The research data lifecycle describes the process of scientific discovery (research). The cycle is usually represented as a wheel to demonstrate how new research builds off of prior research. Although terminology and number of steps may vary (for example, the model below is from the Harvard Medical School), the idea remains the same.
The core process steps are: Plan, Acquire, Process, Analyze, Preserve, Publish/Share, and Reuse.
Other elements that are sometimes included as interconnected to the main steps are data backup and security, quality assessment and assurance, documentation, and metadata.
Planning involves learning and thinking about how you will incorporate data management into your research. Formally this is documented in a Data Management Plan (DMP), which outlines the major decisions for each step of the research data lifecycle.
The next step is to acquire the data for your project. This may include creating, collecting, or generating new data or obtaining existing data.
Once you have collected your data, usually it needs some processing before it is analysis ready. This may involve validating, summarizing, integrating, subsetting, or applying other transformations to the data. It is important to note what steps you went through to change the data from its original format, to ensure it can be reproduced later.
Analyzing is when you begin interpreting and drawing conclusions from the processed data. This may involve statistics, visualization, spatial analysis, image analysis, and modeling. Regardless, documenting the process is just as important as saving your data.
Once you have completed your findings, the next step is to preserve your data. This could be done by submitting your data to a repository, planning for long-term archiving of your data, or any other processes aimed at ensuring the long-term access to your data.

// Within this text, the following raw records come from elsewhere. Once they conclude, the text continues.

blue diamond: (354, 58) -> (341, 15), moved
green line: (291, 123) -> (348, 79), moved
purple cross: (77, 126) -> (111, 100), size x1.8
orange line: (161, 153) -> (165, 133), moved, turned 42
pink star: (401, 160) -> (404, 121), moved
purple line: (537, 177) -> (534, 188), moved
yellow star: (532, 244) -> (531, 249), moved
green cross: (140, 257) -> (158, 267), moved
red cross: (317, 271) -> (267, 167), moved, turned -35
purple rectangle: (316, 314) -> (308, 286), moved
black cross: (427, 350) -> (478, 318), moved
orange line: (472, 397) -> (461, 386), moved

Finally, it is time to Publish and Share your data. In addition to publishing an article, this step includes other activities to increase the findability of your data, such as submitting records to data catalogues, assigning DOIs, and creating searchable metadata.
Reuse is the connection between sharing and planning, starting the cycle over again for the next iteration of the research lifecycle.
FAIR Data and FAIR Principles are another related concept model for research data management. FAIR mostly focuses on the sharing, documentation, and reuse aspects of the research data lifecycle, but can also be used as a framework for implementing research data management more broadly.
First introduced in a 2016 paper, the FAIR framework presents a methodology for data management focusing on creating Findable, Accessible, Interoperable, and Reuseable data. The hope is to move towards a data culture that supports machine actionability and automation due to the increased volume, complexity, and creation speed of data.
Findable - Data should be easy to find for both humans and computers. Machine readable metadata files are important for the discovery of datasets as they can be searched algorithmically.
Accessible - Data needs to be accessed, and it should be clear to users how to download datasets manually and programmatically.
Interoperable - Data usually needs to be integrated with other data and software packages.
Reuseable - FAIR's goal is to optimize the reuse of data, which relies on researchers creating well-described metadata in order to replicate and combine data.
Open Science Framework (OSF) is an online tool created to help researchers plan and track collaborative projects to ensure they are completing transparent, accurate, and meaningful research. The Open Science Framework was created by the Center for Open Science, who believes transparency is important in every step of the research process.
OSF is free and open-source and was developed by the non-profit Center for Open Science. Specific uses of the platform include documenting and keeping track of contributions across institutions, managing and storing files, writing and sharing documentation, and providing a centralized location for following other research projects.
The University of Alabama does not have institutional access to the OSF platform, but you can create an account using your ORCID or email address for free.